REQUEST
How many lines of the data below contain the string "label", counting only matches with the same uppercase and lowercase letters? Reply with the number alone.

(Recorded data)

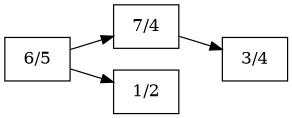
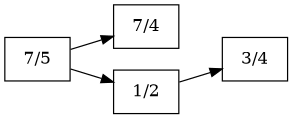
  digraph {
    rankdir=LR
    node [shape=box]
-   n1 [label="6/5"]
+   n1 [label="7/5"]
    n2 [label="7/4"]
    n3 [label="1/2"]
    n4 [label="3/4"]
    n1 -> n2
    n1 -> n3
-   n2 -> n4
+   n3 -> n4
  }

* * *

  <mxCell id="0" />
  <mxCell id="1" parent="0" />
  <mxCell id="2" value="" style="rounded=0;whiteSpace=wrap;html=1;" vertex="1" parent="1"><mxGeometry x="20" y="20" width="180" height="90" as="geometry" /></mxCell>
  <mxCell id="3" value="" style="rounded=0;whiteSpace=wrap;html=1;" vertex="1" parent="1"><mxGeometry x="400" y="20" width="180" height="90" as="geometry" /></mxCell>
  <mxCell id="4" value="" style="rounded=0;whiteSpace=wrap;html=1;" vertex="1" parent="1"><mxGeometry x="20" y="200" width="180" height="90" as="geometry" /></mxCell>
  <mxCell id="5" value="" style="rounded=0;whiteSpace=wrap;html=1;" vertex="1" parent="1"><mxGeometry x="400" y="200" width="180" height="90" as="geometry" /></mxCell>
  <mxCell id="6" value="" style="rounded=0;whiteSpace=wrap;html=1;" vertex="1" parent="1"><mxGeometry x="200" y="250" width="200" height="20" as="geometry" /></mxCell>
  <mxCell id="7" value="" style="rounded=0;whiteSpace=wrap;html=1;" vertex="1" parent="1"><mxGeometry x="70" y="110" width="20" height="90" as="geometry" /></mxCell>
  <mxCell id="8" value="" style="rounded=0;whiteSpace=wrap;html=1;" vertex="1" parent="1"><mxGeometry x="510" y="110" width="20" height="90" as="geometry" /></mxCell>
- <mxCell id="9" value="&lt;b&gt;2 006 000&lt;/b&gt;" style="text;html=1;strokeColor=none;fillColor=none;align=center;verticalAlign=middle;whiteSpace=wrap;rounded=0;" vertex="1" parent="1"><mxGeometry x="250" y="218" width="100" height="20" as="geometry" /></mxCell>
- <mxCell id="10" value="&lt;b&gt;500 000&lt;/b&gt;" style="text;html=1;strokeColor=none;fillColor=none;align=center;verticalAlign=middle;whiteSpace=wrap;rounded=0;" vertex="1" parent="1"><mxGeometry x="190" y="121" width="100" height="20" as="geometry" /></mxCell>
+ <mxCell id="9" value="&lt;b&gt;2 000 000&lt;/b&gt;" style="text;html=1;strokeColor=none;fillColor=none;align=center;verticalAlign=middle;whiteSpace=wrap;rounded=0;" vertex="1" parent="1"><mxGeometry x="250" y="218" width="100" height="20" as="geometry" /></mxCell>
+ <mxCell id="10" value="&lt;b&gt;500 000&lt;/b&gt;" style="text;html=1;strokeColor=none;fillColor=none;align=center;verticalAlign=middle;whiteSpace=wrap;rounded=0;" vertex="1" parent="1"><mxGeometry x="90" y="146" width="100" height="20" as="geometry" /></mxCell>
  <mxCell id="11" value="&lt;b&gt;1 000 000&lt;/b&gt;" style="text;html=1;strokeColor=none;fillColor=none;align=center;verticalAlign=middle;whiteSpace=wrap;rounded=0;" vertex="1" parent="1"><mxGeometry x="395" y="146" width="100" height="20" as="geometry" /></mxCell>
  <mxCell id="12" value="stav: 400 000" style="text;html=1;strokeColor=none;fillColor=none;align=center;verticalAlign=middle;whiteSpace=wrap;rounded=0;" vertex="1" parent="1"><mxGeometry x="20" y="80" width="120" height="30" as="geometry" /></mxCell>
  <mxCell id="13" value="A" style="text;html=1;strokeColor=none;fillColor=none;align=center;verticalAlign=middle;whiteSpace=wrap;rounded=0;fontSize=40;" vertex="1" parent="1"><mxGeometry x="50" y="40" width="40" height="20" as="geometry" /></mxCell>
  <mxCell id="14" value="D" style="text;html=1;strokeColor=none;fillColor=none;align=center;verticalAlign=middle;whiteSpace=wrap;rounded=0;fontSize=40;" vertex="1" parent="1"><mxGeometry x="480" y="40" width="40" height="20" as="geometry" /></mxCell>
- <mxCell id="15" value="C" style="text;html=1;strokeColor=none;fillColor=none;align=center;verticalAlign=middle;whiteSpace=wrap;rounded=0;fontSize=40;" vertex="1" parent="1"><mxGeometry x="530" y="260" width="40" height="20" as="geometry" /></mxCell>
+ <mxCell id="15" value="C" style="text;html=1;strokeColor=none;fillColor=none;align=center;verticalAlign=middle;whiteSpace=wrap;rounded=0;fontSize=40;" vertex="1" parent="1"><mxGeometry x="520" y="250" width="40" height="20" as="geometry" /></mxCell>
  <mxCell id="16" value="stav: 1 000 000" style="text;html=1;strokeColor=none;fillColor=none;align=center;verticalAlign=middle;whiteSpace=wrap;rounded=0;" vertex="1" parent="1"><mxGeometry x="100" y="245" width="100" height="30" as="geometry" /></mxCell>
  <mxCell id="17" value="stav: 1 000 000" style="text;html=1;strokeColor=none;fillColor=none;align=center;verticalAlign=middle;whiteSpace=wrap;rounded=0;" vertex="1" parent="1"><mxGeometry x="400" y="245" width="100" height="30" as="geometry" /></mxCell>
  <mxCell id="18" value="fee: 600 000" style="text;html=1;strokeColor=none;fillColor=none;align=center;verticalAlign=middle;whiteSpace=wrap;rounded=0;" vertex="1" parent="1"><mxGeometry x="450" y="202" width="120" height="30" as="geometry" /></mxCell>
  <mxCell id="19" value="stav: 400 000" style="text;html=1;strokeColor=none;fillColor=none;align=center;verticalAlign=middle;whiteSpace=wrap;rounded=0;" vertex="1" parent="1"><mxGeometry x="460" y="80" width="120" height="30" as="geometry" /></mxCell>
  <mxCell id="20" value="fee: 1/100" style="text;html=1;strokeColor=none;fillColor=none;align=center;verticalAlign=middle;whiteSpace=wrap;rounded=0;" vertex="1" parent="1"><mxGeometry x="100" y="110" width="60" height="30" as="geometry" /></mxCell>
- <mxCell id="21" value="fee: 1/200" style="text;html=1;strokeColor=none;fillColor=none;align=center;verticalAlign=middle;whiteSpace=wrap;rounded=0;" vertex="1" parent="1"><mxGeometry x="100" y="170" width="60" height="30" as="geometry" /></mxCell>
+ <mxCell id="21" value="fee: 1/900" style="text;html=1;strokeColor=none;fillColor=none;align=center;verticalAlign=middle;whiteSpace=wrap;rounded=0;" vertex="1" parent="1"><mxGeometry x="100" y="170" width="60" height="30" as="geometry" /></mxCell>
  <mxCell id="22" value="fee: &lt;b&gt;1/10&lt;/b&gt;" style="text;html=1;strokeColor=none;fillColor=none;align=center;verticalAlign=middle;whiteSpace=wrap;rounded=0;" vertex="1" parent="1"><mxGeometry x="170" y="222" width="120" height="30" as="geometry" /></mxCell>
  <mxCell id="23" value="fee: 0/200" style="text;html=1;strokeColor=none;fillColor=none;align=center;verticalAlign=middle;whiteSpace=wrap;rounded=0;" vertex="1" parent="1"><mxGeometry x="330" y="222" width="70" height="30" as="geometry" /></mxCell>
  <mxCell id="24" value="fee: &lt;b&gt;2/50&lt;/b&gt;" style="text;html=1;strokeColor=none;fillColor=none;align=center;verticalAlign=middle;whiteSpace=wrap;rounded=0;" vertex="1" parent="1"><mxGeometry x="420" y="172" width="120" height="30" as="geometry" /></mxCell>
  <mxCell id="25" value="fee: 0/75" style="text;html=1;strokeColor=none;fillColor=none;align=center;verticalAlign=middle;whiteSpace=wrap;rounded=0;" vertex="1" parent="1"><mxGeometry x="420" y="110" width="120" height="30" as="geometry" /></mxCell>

ANSWER BELOW
5